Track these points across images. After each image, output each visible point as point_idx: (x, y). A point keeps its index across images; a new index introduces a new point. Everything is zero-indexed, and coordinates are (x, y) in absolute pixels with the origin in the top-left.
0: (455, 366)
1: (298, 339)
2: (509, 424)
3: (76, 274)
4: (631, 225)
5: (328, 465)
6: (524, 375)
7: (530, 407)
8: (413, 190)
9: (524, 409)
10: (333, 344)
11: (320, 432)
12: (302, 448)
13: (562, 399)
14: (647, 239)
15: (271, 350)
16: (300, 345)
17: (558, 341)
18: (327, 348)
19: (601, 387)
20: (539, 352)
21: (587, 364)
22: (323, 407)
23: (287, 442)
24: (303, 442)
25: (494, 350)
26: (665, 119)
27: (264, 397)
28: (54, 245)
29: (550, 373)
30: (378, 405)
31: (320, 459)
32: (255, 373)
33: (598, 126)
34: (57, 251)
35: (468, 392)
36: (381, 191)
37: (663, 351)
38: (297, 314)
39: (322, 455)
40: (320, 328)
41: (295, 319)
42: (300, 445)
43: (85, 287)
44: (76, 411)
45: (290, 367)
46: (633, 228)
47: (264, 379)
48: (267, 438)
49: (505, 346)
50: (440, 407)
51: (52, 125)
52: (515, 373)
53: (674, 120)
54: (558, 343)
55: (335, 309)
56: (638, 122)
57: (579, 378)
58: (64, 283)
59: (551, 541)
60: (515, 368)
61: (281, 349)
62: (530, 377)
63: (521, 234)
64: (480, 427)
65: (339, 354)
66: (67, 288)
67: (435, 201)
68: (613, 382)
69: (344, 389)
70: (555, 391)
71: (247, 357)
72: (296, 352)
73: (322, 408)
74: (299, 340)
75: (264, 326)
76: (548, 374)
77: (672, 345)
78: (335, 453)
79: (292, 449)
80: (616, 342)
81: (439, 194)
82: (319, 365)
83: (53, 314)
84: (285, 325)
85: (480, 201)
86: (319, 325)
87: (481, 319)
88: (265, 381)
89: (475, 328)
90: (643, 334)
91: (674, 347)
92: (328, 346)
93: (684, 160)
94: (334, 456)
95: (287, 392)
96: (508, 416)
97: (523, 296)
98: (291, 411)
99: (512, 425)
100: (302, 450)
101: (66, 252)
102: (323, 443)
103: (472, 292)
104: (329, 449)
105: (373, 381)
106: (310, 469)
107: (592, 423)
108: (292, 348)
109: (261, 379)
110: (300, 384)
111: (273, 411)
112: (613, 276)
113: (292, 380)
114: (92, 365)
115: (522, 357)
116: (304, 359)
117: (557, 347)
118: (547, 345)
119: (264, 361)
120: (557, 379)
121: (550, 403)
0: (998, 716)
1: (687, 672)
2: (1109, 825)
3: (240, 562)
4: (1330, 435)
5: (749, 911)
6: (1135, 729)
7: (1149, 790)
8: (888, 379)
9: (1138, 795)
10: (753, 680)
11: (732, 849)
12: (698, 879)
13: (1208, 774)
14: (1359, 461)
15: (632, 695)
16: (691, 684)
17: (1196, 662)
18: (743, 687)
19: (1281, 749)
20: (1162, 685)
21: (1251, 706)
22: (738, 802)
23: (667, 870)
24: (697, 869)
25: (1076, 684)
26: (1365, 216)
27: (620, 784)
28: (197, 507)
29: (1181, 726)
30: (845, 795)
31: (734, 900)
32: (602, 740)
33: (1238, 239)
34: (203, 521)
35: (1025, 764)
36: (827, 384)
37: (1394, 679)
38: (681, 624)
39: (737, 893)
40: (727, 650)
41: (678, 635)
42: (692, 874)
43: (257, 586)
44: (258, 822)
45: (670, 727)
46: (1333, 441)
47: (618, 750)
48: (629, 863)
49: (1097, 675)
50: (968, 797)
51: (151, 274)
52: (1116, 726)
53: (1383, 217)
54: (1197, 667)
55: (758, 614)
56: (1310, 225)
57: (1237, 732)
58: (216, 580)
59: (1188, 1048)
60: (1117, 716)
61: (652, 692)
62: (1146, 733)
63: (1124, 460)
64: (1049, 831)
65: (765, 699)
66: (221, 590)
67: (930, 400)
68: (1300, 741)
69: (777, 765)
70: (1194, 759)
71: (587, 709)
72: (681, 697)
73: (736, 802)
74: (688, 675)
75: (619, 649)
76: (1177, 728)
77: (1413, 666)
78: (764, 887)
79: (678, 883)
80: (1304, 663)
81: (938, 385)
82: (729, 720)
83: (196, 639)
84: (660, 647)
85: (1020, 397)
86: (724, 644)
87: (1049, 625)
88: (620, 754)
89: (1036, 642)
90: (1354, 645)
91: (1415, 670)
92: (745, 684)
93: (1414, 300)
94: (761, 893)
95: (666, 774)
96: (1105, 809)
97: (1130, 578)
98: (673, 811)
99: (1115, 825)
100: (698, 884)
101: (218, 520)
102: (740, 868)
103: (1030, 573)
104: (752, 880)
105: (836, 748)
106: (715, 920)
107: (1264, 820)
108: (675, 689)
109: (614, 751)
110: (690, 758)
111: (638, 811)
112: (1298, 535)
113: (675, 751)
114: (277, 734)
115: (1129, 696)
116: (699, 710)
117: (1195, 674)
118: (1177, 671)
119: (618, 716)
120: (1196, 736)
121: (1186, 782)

* [Task objective] Return unchanged every line of the entries from the very first line up to and including the line with "54: (558, 343)".

* [Exercise answer]
Track these points across images. After each image, output each visible point as point_idx: (x, y). A point keeps its index across images; a new index introduces a new point. Everything is zero-indexed, and coordinates are (x, y) in absolute pixels with the origin in the top-left.
0: (455, 366)
1: (298, 339)
2: (509, 424)
3: (76, 274)
4: (631, 225)
5: (328, 465)
6: (524, 375)
7: (530, 407)
8: (413, 190)
9: (524, 409)
10: (333, 344)
11: (320, 432)
12: (302, 448)
13: (562, 399)
14: (647, 239)
15: (271, 350)
16: (300, 345)
17: (558, 341)
18: (327, 348)
19: (601, 387)
20: (539, 352)
21: (587, 364)
22: (323, 407)
23: (287, 442)
24: (303, 442)
25: (494, 350)
26: (665, 119)
27: (264, 397)
28: (54, 245)
29: (550, 373)
30: (378, 405)
31: (320, 459)
32: (255, 373)
33: (598, 126)
34: (57, 251)
35: (468, 392)
36: (381, 191)
37: (663, 351)
38: (297, 314)
39: (322, 455)
40: (320, 328)
41: (295, 319)
42: (300, 445)
43: (85, 287)
44: (76, 411)
45: (290, 367)
46: (633, 228)
47: (264, 379)
48: (267, 438)
49: (505, 346)
50: (440, 407)
51: (52, 125)
52: (515, 373)
53: (674, 120)
54: (558, 343)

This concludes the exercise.